Saved entries:

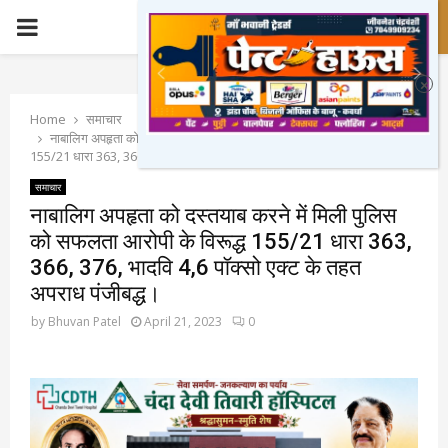
PRIMARY
MENU
Home
समाचार
नाबालिग अपहृता को दस्तयाब करने में मिली पुलिस को सफलता आरोपी के विरूद्ध
155/21 धारा 363, 366, 376, भादवि 4,6 पॉक्सो एक्ट के तहत अपराध पंजीबद्ध।
समाचार
नाबालिग अपहृता को दस्तयाब करने में मिली पुलिस
को सफलता आरोपी के विरूद्ध 155/21 धारा 363,
366, 376, भादवि 4,6 पॉक्सो एक्ट के तहत
अपराध पंजीबद्ध।
by
Bhuvan Patel
April 21, 2023
0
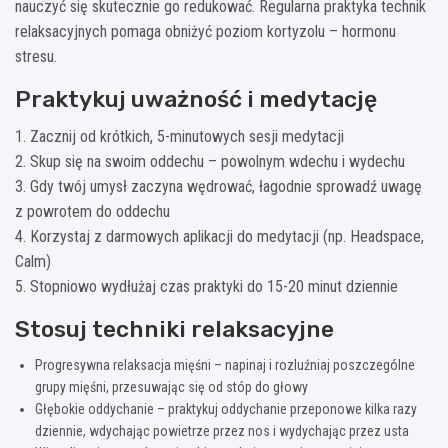
nauczyć się skutecznie go redukować. Regularna praktyka technik
relaksacyjnych pomaga obniżyć poziom kortyzolu – hormonu
stresu.
Praktykuj uważność i medytację
1. Zacznij od krótkich, 5-minutowych sesji medytacji
2. Skup się na swoim oddechu – powolnym wdechu i wydechu
3. Gdy twój umysł zaczyna wędrować, łagodnie sprowadź uwagę
z powrotem do oddechu
4. Korzystaj z darmowych aplikacji do medytacji (np. Headspace,
Calm)
5. Stopniowo wydłużaj czas praktyki do 15-20 minut dziennie
Stosuj techniki relaksacyjne
Progresywna relaksacja mięśni – napinaj i rozluźniaj poszczególne
grupy mięśni, przesuwając się od stóp do głowy
Głębokie oddychanie – praktykuj oddychanie przeponowe kilka razy
dziennie, wdychając powietrze przez nos i wydychając przez usta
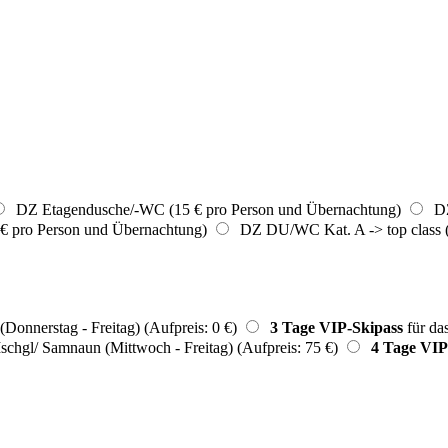
DZ Etagendusche/-WC (15 € pro Person und Übernachtung)
DZ
€ pro Person und Übernachtung)
DZ DU/WC Kat. A -> top class (
Donnerstag - Freitag) (Aufpreis: 0 €)
3 Tage VIP-Skipass
für da
Ischgl/ Samnaun (Mittwoch - Freitag) (Aufpreis: 75 €)
4 Tage VIP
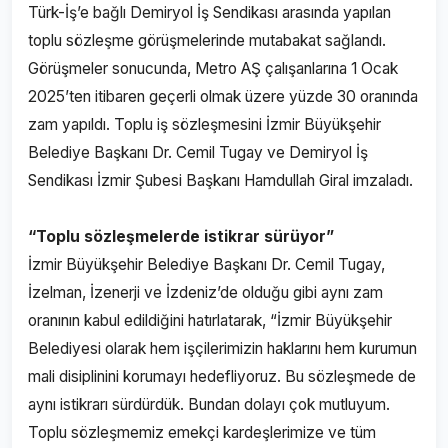
Türk-İş’e bağlı Demiryol İş Sendikası arasında yapılan
toplu sözleşme görüşmelerinde mutabakat sağlandı.
Görüşmeler sonucunda, Metro AŞ çalışanlarına 1 Ocak
2025’ten itibaren geçerli olmak üzere yüzde 30 oranında
zam yapıldı. Toplu iş sözleşmesini İzmir Büyükşehir
Belediye Başkanı Dr. Cemil Tugay ve Demiryol İş
Sendikası İzmir Şubesi Başkanı Hamdullah Giral imzaladı.
“Toplu sözleşmelerde istikrar sürüyor”
İzmir Büyükşehir Belediye Başkanı Dr. Cemil Tugay,
İzelman, İzenerji ve İzdeniz’de olduğu gibi aynı zam
oranının kabul edildiğini hatırlatarak, “İzmir Büyükşehir
Belediyesi olarak hem işçilerimizin haklarını hem kurumun
mali disiplinini korumayı hedefliyoruz. Bu sözleşmede de
aynı istikrarı sürdürdük. Bundan dolayı çok mutluyum.
Toplu sözleşmemiz emekçi kardeşlerimize ve tüm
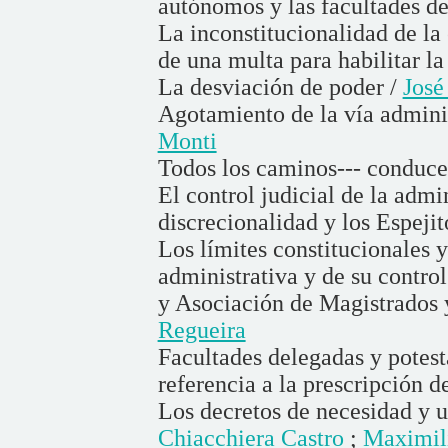
autónomos y las facultades d
La inconstitucionalidad de la 
de una multa para habilitar la
La desviación de poder /
José
Agotamiento de la vía administ
Monti
Todos los caminos--- conduc
El control judicial de la admi
discrecionalidad y los Espeji
Los límites constitucionales 
administrativa y de su contro
y Asociación de Magistrados 
Regueira
Facultades delegadas y potesta
referencia a la prescripción de
Los decretos de necesidad y u
Chiacchiera Castro
;
Maximil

Try it:
Copy every line of text in the data above word for word, leaving out the picture markers.

Answer box:
PRIMARY
MENU
Home
समाचार
नाबालिग अपहृता को दस्तयाब करने में मिली पुलिस को सफलता आरोपी के विरूद्ध
155/21 धारा 363, 366, 376, भादवि 4,6 पॉक्सो एक्ट के तहत अपराध पंजीबद्ध।
समाचार
नाबालिग अपहृता को दस्तयाब करने में मिली पुलिस
को सफलता आरोपी के विरूद्ध 155/21 धारा 363,
366, 376, भादवि 4,6 पॉक्सो एक्ट के तहत
अपराध पंजीबद्ध।
by
Bhuvan Patel
April 21, 2023
0
nauczyć się skutecznie go redukować. Regularna praktyka technik
relaksacyjnych pomaga obniżyć poziom kortyzolu – hormonu
stresu.
Praktykuj uważność i medytację
1. Zacznij od krótkich, 5-minutowych sesji medytacji
2. Skup się na swoim oddechu – powolnym wdechu i wydechu
3. Gdy twój umysł zaczyna wędrować, łagodnie sprowadź uwagę
z powrotem do oddechu
4. Korzystaj z darmowych aplikacji do medytacji (np. Headspace,
Calm)
5. Stopniowo wydłużaj czas praktyki do 15-20 minut dziennie
Stosuj techniki relaksacyjne
Progresywna relaksacja mięśni – napinaj i rozluźniaj poszczególne
grupy mięśni, przesuwając się od stóp do głowy
Głębokie oddychanie – praktykuj oddychanie przeponowe kilka razy
dziennie, wdychając powietrze przez nos i wydychając przez usta
DZ Etagendusche/-WC (15 € pro Person und Übernachtung)
DZ
€ pro Person und Übernachtung)
DZ DU/WC Kat. A -> top class (
Donnerstag - Freitag) (Aufpreis: 0 €)
3 Tage VIP-Skipass
für da
Ischgl/ Samnaun (Mittwoch - Freitag) (Aufpreis: 75 €)
4 Tage VIP
Türk-İş’e bağlı Demiryol İş Sendikası arasında yapılan
toplu sözleşme görüşmelerinde mutabakat sağlandı.
Görüşmeler sonucunda, Metro AŞ çalışanlarına 1 Ocak
2025’ten itibaren geçerli olmak üzere yüzde 30 oranında
zam yapıldı. Toplu iş sözleşmesini İzmir Büyükşehir
Belediye Başkanı Dr. Cemil Tugay ve Demiryol İş
Sendikası İzmir Şubesi Başkanı Hamdullah Giral imzaladı.
“Toplu sözleşmelerde istikrar sürüyor”
İzmir Büyükşehir Belediye Başkanı Dr. Cemil Tugay,
İzelman, İzenerji ve İzdeniz’de olduğu gibi aynı zam
oranının kabul edildiğini hatırlatarak, “İzmir Büyükşehir
Belediyesi olarak hem işçilerimizin haklarını hem kurumun
mali disiplinini korumayı hedefliyoruz. Bu sözleşmede de
aynı istikrarı sürdürdük. Bundan dolayı çok mutluyum.
Toplu sözleşmemiz emekçi kardeşlerimize ve tüm
autónomos y las facultades d
La inconstitucionalidad de la 
de una multa para habilitar la
La desviación de poder /
José
Agotamiento de la vía administ
Monti
Todos los caminos--- conduc
El control judicial de la admi
discrecionalidad y los Espeji
Los límites constitucionales 
administrativa y de su contro
y Asociación de Magistrados 
Regueira
Facultades delegadas y potesta
referencia a la prescripción de
Los decretos de necesidad y u
Chiacchiera Castro
;
Maximil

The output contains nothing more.